Images with keypoint coordinates
⟨
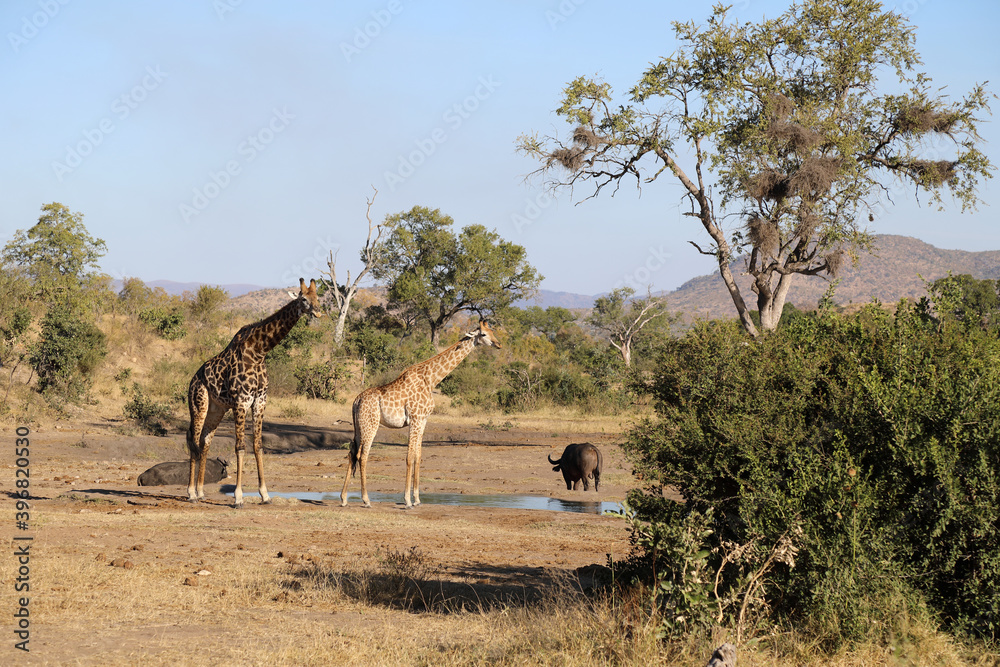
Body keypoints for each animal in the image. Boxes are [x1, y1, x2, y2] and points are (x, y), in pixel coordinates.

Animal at [187, 278, 323, 508]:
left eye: (318, 297)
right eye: (304, 299)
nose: (319, 311)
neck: (259, 352)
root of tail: (191, 381)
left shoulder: (260, 400)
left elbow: (258, 445)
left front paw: (265, 495)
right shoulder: (241, 401)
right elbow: (240, 447)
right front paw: (238, 497)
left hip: (216, 409)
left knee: (204, 442)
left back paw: (201, 491)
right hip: (199, 405)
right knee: (193, 440)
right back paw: (191, 493)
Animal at [341, 320, 502, 508]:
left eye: (492, 331)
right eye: (483, 334)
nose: (498, 344)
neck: (431, 380)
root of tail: (356, 401)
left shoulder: (423, 420)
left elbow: (418, 456)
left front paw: (417, 499)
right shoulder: (415, 419)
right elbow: (409, 457)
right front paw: (407, 500)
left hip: (359, 426)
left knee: (352, 453)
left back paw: (343, 498)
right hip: (371, 424)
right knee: (363, 456)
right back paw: (366, 499)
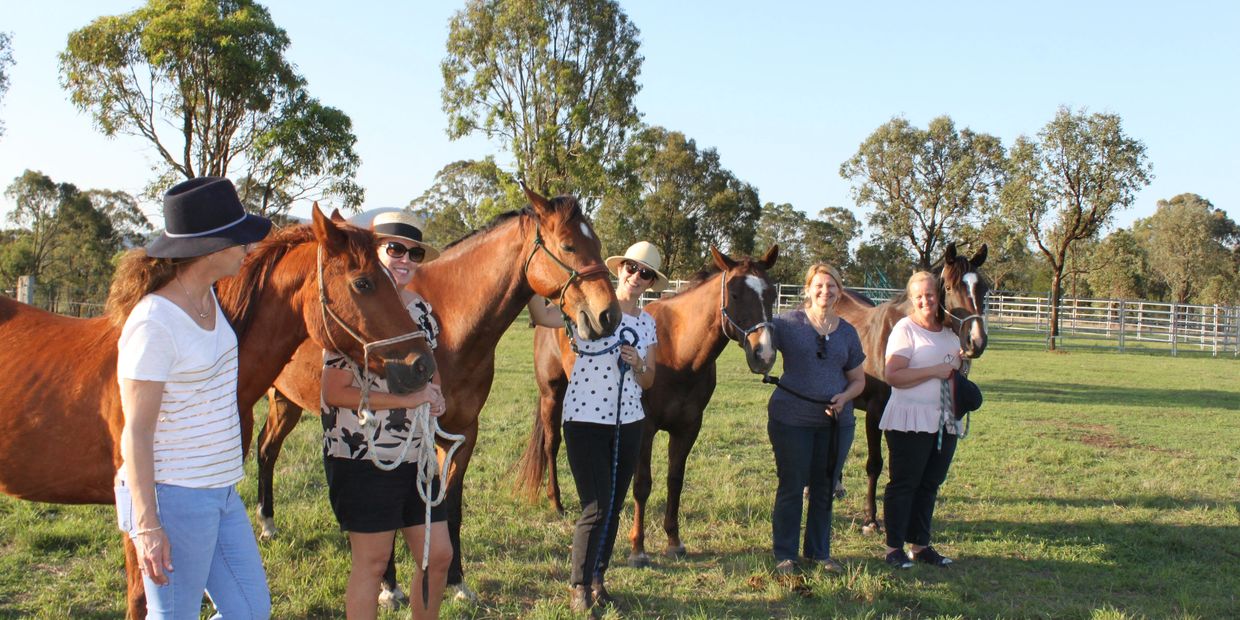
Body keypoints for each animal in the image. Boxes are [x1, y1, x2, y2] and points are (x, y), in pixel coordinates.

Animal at [250, 187, 620, 600]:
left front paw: (457, 581)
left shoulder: (462, 432)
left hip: (286, 402)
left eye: (597, 244)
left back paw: (268, 522)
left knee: (266, 449)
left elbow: (450, 506)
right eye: (569, 245)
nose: (609, 316)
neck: (451, 321)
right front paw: (389, 585)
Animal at [518, 244, 778, 565]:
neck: (678, 351)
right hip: (552, 395)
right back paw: (556, 503)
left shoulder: (688, 427)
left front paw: (674, 541)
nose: (764, 354)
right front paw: (638, 548)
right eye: (736, 293)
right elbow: (642, 485)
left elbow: (675, 480)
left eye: (771, 294)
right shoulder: (645, 428)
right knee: (551, 445)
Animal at [838, 241, 992, 533]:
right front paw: (871, 519)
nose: (976, 341)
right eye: (951, 287)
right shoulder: (876, 412)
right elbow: (875, 464)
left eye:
⟩
_TASK OBJECTIVE_. Nothing but the lines from the first line of the data above through the line holding "left front paw: (417, 499)" may appear in the response, copied exactly and without pictures.

_ANSWER SPACE_.
Body keypoints for each animal in the image. Boxes are [x1, y1, x2, y2] and points are (x, y), in pixel coordinates.

Animal at [187, 278, 323, 508]:
left eye: (318, 297)
right eye: (304, 299)
nose: (319, 311)
neck: (259, 352)
root of tail: (191, 381)
left shoulder: (260, 400)
left elbow: (258, 445)
left front paw: (265, 495)
right shoulder: (241, 401)
right elbow: (240, 447)
right front paw: (238, 497)
left hip: (216, 409)
left knee: (204, 442)
left back paw: (201, 491)
right hip: (199, 405)
right knee: (193, 440)
right back paw: (191, 493)
Animal at [341, 320, 502, 508]:
left eye: (492, 331)
right eye: (483, 334)
nose: (498, 344)
neck: (431, 380)
root of tail: (356, 401)
left shoulder: (423, 420)
left elbow: (418, 456)
left front paw: (417, 499)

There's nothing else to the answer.